= Task instructions =
Change every "common name" in the entries below to "vernacular name" and write all the lines out again, leaving everything else as it is.

= Input data =
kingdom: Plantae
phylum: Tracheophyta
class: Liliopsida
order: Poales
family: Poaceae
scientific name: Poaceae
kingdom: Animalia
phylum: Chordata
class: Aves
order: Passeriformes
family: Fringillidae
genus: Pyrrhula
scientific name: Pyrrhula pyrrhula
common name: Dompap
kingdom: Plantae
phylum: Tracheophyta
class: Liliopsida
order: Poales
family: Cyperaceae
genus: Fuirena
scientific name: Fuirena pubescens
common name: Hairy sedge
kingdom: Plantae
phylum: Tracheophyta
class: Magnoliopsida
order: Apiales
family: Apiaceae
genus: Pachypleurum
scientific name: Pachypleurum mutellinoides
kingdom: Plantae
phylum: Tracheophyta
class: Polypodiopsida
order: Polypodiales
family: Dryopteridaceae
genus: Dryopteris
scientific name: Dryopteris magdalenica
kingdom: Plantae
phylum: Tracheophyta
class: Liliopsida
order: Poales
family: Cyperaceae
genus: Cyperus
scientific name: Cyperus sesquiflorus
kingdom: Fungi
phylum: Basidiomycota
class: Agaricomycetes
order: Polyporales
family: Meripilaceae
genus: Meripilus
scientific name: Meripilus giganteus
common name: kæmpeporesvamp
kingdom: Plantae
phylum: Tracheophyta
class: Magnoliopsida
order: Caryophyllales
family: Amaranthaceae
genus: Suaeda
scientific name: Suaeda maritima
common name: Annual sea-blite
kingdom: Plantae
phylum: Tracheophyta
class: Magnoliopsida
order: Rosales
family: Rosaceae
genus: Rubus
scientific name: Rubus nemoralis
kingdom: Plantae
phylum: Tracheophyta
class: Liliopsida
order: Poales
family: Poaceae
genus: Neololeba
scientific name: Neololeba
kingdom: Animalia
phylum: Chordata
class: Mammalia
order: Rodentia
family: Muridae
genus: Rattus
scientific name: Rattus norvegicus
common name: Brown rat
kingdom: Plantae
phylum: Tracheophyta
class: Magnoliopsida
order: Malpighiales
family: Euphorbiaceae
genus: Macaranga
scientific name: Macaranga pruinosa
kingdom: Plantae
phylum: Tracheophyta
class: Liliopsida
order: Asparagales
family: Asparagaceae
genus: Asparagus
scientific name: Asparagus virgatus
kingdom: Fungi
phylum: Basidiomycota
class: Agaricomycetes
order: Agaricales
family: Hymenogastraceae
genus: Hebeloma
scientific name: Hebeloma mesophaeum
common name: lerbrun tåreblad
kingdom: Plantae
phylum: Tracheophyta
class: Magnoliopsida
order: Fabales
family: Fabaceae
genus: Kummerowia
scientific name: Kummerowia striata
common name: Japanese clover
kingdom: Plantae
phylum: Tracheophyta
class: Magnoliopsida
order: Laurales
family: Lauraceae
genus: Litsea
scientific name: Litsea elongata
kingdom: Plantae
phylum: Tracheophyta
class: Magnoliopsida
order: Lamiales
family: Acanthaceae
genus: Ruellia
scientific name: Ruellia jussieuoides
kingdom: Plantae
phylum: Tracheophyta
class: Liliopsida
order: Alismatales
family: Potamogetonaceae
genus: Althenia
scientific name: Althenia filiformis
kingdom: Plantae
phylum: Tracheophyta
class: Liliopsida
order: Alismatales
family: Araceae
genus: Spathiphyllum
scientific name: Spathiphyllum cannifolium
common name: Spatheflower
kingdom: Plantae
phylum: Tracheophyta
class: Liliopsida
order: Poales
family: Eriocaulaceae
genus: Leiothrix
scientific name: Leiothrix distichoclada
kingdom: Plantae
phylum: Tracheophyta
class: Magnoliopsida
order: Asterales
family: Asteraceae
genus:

= Exercise response =
kingdom: Plantae
phylum: Tracheophyta
class: Liliopsida
order: Poales
family: Poaceae
scientific name: Poaceae
kingdom: Animalia
phylum: Chordata
class: Aves
order: Passeriformes
family: Fringillidae
genus: Pyrrhula
scientific name: Pyrrhula pyrrhula
vernacular name: Dompap
kingdom: Plantae
phylum: Tracheophyta
class: Liliopsida
order: Poales
family: Cyperaceae
genus: Fuirena
scientific name: Fuirena pubescens
vernacular name: Hairy sedge
kingdom: Plantae
phylum: Tracheophyta
class: Magnoliopsida
order: Apiales
family: Apiaceae
genus: Pachypleurum
scientific name: Pachypleurum mutellinoides
kingdom: Plantae
phylum: Tracheophyta
class: Polypodiopsida
order: Polypodiales
family: Dryopteridaceae
genus: Dryopteris
scientific name: Dryopteris magdalenica
kingdom: Plantae
phylum: Tracheophyta
class: Liliopsida
order: Poales
family: Cyperaceae
genus: Cyperus
scientific name: Cyperus sesquiflorus
kingdom: Fungi
phylum: Basidiomycota
class: Agaricomycetes
order: Polyporales
family: Meripilaceae
genus: Meripilus
scientific name: Meripilus giganteus
vernacular name: kæmpeporesvamp
kingdom: Plantae
phylum: Tracheophyta
class: Magnoliopsida
order: Caryophyllales
family: Amaranthaceae
genus: Suaeda
scientific name: Suaeda maritima
vernacular name: Annual sea-blite
kingdom: Plantae
phylum: Tracheophyta
class: Magnoliopsida
order: Rosales
family: Rosaceae
genus: Rubus
scientific name: Rubus nemoralis
kingdom: Plantae
phylum: Tracheophyta
class: Liliopsida
order: Poales
family: Poaceae
genus: Neololeba
scientific name: Neololeba
kingdom: Animalia
phylum: Chordata
class: Mammalia
order: Rodentia
family: Muridae
genus: Rattus
scientific name: Rattus norvegicus
vernacular name: Brown rat
kingdom: Plantae
phylum: Tracheophyta
class: Magnoliopsida
order: Malpighiales
family: Euphorbiaceae
genus: Macaranga
scientific name: Macaranga pruinosa
kingdom: Plantae
phylum: Tracheophyta
class: Liliopsida
order: Asparagales
family: Asparagaceae
genus: Asparagus
scientific name: Asparagus virgatus
kingdom: Fungi
phylum: Basidiomycota
class: Agaricomycetes
order: Agaricales
family: Hymenogastraceae
genus: Hebeloma
scientific name: Hebeloma mesophaeum
vernacular name: lerbrun tåreblad
kingdom: Plantae
phylum: Tracheophyta
class: Magnoliopsida
order: Fabales
family: Fabaceae
genus: Kummerowia
scientific name: Kummerowia striata
vernacular name: Japanese clover
kingdom: Plantae
phylum: Tracheophyta
class: Magnoliopsida
order: Laurales
family: Lauraceae
genus: Litsea
scientific name: Litsea elongata
kingdom: Plantae
phylum: Tracheophyta
class: Magnoliopsida
order: Lamiales
family: Acanthaceae
genus: Ruellia
scientific name: Ruellia jussieuoides
kingdom: Plantae
phylum: Tracheophyta
class: Liliopsida
order: Alismatales
family: Potamogetonaceae
genus: Althenia
scientific name: Althenia filiformis
kingdom: Plantae
phylum: Tracheophyta
class: Liliopsida
order: Alismatales
family: Araceae
genus: Spathiphyllum
scientific name: Spathiphyllum cannifolium
vernacular name: Spatheflower
kingdom: Plantae
phylum: Tracheophyta
class: Liliopsida
order: Poales
family: Eriocaulaceae
genus: Leiothrix
scientific name: Leiothrix distichoclada
kingdom: Plantae
phylum: Tracheophyta
class: Magnoliopsida
order: Asterales
family: Asteraceae
genus:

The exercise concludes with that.